Wczoraj zebralam sie z lozka wczesnie I po krotkim zastanowieniu poszlam biegac! Gdy wyszlo slonce bylo pieknie, niebieskie niebo etc. Ja w getrach, bluzie, szaliku - 35minut minelo szybciej niz myslalam. Na zegarku wyskoczylo mi przebiegniete okolo 5km. Nie wierze do konca w prawdziwosc tej informacji, ale wyglada to dobrze.. tak na zachete.
To byl dobrze zaczety dzien. Nie przezarlam za duzo kcal, wiec kladlam sle zadowolona.

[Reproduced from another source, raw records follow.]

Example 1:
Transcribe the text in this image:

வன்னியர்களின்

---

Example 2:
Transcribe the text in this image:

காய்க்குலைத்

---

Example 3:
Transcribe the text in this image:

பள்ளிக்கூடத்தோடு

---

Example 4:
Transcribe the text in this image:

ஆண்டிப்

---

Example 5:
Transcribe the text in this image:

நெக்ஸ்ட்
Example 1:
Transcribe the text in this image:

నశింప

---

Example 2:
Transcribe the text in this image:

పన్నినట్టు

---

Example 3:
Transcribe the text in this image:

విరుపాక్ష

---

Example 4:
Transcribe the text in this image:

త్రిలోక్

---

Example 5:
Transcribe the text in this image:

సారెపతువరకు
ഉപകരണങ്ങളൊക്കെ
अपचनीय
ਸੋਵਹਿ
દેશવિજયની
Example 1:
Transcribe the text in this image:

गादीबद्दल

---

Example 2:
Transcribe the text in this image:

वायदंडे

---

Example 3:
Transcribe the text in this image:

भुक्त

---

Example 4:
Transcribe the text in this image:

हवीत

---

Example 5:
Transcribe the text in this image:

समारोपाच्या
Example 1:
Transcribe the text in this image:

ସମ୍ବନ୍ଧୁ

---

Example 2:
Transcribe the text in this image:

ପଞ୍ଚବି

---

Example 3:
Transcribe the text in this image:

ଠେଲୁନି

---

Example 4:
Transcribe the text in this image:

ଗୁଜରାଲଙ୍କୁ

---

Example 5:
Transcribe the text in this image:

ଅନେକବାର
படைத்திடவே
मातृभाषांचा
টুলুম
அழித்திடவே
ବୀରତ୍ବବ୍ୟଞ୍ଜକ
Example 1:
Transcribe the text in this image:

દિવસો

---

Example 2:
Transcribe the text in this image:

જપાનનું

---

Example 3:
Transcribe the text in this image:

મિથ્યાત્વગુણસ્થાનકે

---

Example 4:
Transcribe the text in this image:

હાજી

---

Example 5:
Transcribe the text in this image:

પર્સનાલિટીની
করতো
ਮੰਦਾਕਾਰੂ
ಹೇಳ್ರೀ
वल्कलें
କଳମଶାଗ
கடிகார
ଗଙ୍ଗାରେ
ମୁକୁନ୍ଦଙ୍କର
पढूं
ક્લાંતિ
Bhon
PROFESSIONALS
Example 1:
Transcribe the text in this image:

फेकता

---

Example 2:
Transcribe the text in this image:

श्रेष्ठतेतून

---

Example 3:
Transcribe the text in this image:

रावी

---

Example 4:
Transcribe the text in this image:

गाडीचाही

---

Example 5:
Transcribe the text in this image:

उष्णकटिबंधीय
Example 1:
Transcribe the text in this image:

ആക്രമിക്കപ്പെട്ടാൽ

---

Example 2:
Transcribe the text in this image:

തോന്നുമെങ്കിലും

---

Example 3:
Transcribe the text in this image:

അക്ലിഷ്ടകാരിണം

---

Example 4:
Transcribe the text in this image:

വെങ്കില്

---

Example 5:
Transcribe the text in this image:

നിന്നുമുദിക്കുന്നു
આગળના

Dzis bylam na basenie. Poplywalam, potem jacuzzi i sauna. Wyszlam wypoczeta, wymasowana i zmordowana wysilkiem. Bylo super. Mimo ze 20zl za godzine co wpierw wydawalo mi sie drogo, tak po wyjsciu stwierdzilam ze warto. Mysle ze jeszcze w tym tygodniu sie przejde. Tymbardziej ze spacer tam ( zamiast busa) to kolejna motywacja na nabicie krokow.
Kolejne dni, kolejne domowe kiszone ogorki i marynowane grzybki. Mniam!